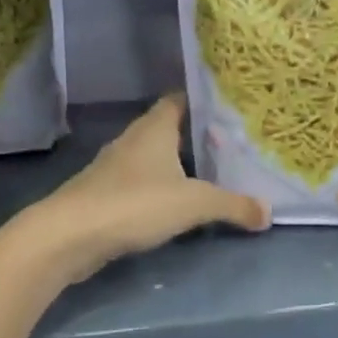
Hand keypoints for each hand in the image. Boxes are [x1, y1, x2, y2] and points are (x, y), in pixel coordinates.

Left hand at [17, 93, 268, 284]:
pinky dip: (157, 189)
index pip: (179, 100)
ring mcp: (113, 168)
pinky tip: (174, 206)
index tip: (230, 110)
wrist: (68, 236)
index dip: (203, 102)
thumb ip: (233, 206)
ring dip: (175, 166)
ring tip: (209, 176)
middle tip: (229, 147)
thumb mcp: (195, 203)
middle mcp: (132, 141)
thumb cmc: (135, 204)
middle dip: (195, 137)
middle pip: (167, 129)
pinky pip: (138, 184)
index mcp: (153, 129)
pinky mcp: (102, 195)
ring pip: (151, 158)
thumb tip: (268, 213)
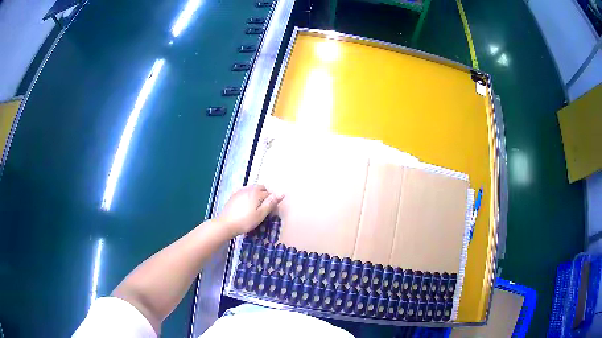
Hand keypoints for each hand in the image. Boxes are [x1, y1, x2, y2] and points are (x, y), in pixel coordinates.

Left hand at [218, 185, 283, 236]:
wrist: (226, 225)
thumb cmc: (245, 221)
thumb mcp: (261, 214)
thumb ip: (271, 203)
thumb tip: (282, 193)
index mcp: (256, 193)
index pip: (269, 194)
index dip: (273, 203)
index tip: (272, 213)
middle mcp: (248, 189)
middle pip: (261, 188)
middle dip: (265, 196)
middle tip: (264, 209)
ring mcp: (239, 192)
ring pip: (252, 190)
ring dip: (257, 196)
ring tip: (255, 209)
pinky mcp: (233, 196)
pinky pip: (244, 193)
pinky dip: (248, 197)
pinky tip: (246, 207)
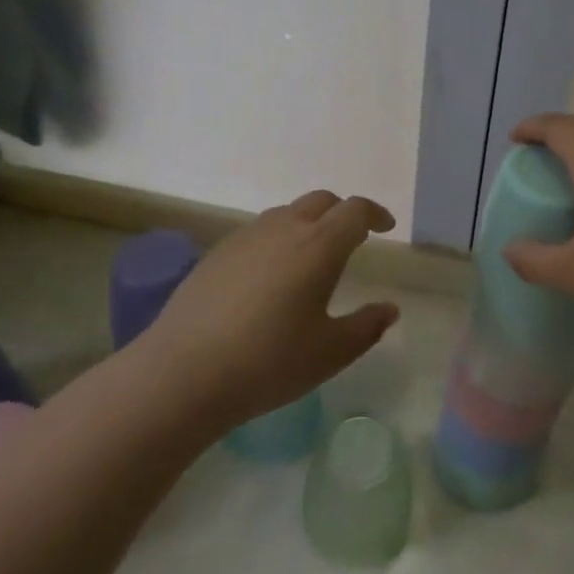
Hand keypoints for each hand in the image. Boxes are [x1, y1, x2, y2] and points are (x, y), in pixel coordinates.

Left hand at [137, 191, 398, 426]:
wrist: (183, 373)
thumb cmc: (269, 362)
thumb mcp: (331, 352)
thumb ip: (367, 327)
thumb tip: (389, 309)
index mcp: (319, 245)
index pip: (355, 211)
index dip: (374, 214)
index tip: (385, 227)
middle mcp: (284, 229)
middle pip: (321, 201)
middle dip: (343, 213)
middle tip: (353, 238)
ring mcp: (246, 237)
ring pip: (287, 213)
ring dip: (309, 223)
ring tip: (312, 258)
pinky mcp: (217, 253)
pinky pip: (258, 232)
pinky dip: (278, 240)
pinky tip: (270, 277)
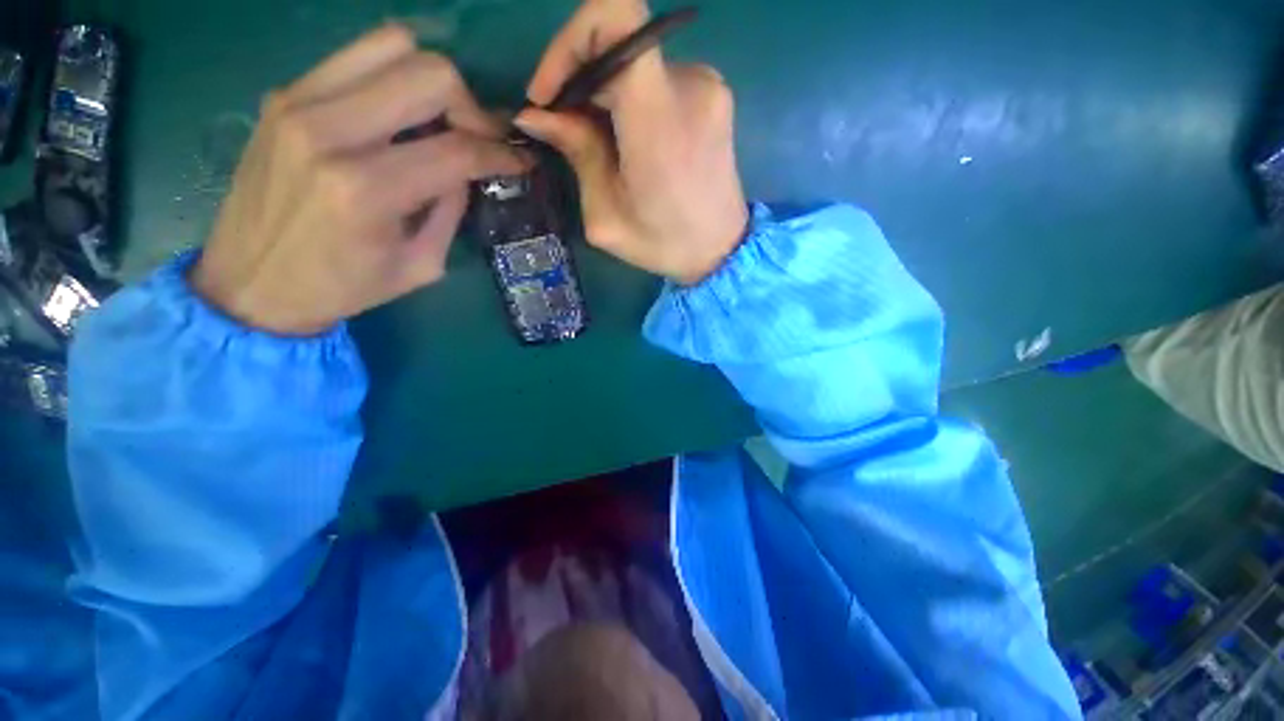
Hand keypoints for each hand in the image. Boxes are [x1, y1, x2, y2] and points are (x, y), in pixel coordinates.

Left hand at [192, 25, 527, 335]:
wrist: (250, 285)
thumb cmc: (342, 287)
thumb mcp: (420, 264)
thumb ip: (451, 210)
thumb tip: (469, 170)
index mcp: (368, 190)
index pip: (457, 149)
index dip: (501, 152)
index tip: (521, 160)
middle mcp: (330, 132)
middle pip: (429, 75)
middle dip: (471, 106)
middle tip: (478, 137)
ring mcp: (299, 102)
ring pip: (392, 45)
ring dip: (432, 80)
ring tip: (440, 118)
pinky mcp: (283, 94)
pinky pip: (356, 57)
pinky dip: (392, 75)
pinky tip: (399, 111)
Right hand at [515, 0, 747, 286]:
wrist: (721, 250)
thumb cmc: (664, 244)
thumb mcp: (606, 216)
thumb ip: (576, 154)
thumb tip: (535, 114)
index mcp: (659, 121)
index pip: (615, 15)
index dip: (571, 39)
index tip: (551, 92)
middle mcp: (690, 86)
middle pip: (617, 42)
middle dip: (579, 78)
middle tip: (565, 129)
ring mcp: (707, 85)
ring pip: (634, 62)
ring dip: (605, 94)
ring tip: (600, 143)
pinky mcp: (713, 92)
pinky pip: (656, 77)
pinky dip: (631, 99)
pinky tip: (629, 140)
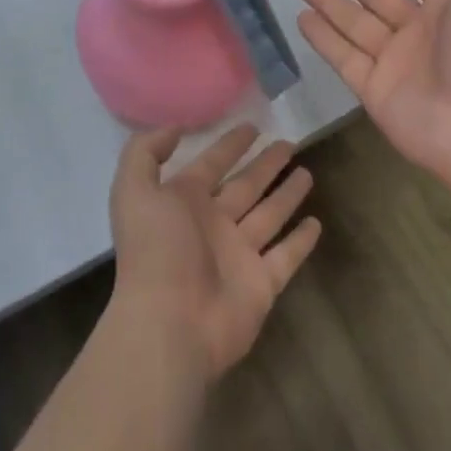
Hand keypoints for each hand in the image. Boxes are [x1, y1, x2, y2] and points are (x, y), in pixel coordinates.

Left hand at [108, 123, 321, 381]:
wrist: (170, 324)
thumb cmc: (155, 251)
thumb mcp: (134, 190)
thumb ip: (145, 152)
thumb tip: (174, 128)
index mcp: (184, 202)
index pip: (211, 164)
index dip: (230, 145)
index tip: (253, 126)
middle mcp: (213, 225)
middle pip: (245, 186)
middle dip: (265, 165)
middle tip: (289, 142)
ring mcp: (239, 255)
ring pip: (268, 215)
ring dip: (286, 195)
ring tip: (306, 172)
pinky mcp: (261, 284)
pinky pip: (286, 256)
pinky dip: (301, 241)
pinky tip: (316, 222)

* * * *

Task directions: From the records above, transcribe only the stretch from the line with "pinky pip: (138, 184)" through the line with "middle mcp: (690, 86)", keeping both ends. Omit pictures.

Answer:
pinky pip: (138, 184)
index mcp: (153, 129)
pinky mcp: (102, 195)
ring pip: (151, 158)
thumb tip: (268, 213)
Hand keypoints for each hand in the image. Boxes are [x1, y1, x2, y2] and points are (x, y), in pixel coordinates.

Left hand at [218, 185, 283, 236]:
wrist: (226, 225)
thumb cmc: (245, 221)
thumb mcp: (261, 214)
thumb ip: (271, 203)
thumb tip: (282, 193)
index mcp: (256, 193)
index pip: (269, 194)
index dip: (273, 203)
index tip: (272, 213)
middle mcp: (248, 189)
middle pip: (261, 188)
middle dip: (265, 196)
middle tip: (264, 209)
ring mcp: (239, 192)
ring pip: (252, 190)
ring dip: (257, 196)
ring tip: (255, 209)
pinky mcp: (233, 196)
pinky pip: (244, 193)
pinky dip: (248, 197)
pinky tip: (246, 207)
Hand keypoints for each hand in the image. Boxes are [x1, y1, x2, y2] and points are (x, y), in pixel coordinates.

Left hand at [137, 191, 398, 426]:
wrist: (183, 373)
thumb cmc: (269, 362)
thumb mcp: (331, 352)
thumb ip: (367, 327)
thumb tip: (389, 309)
index mcp: (319, 245)
index pip: (355, 211)
index dip: (374, 214)
index tip: (385, 227)
middle mcp: (284, 229)
middle pip: (321, 201)
middle dip: (343, 213)
middle tip: (353, 238)
ring mcp: (246, 237)
ring pip: (287, 213)
ring dip: (309, 223)
ring tip: (312, 258)
pinky mcp: (217, 253)
pinky pip: (258, 232)
pinky dip: (278, 240)
pinky tip: (270, 277)
Hand keypoints for each hand in the image. Boxes are [x1, y1, x2, y2] and points are (x, y), in pixel coordinates.

Left hand at [192, 25, 527, 335]:
wrist: (250, 285)
thumb cmc: (342, 287)
thumb mcp: (420, 264)
thumb ip: (451, 210)
thumb tip: (469, 170)
index mcp: (368, 190)
index pip: (457, 149)
index dip: (501, 152)
index tip: (521, 160)
middle mcp: (330, 132)
middle pip: (429, 75)
middle dip: (471, 106)
middle tip: (478, 137)
ring mcp: (299, 102)
ring pip: (392, 45)
ring dip: (432, 80)
ring tip: (440, 118)
pinky mcp: (283, 94)
pinky pip: (356, 57)
pinky dip: (392, 75)
pinky tip: (399, 111)
Right hand at [515, 0, 747, 286]:
wrist: (721, 250)
thumb cmc: (664, 244)
thumb mcp: (606, 216)
thumb ip: (576, 154)
thumb tip: (535, 114)
index mcp: (659, 121)
index pip: (615, 15)
index dip: (571, 39)
index tip: (551, 92)
middle mcp: (690, 86)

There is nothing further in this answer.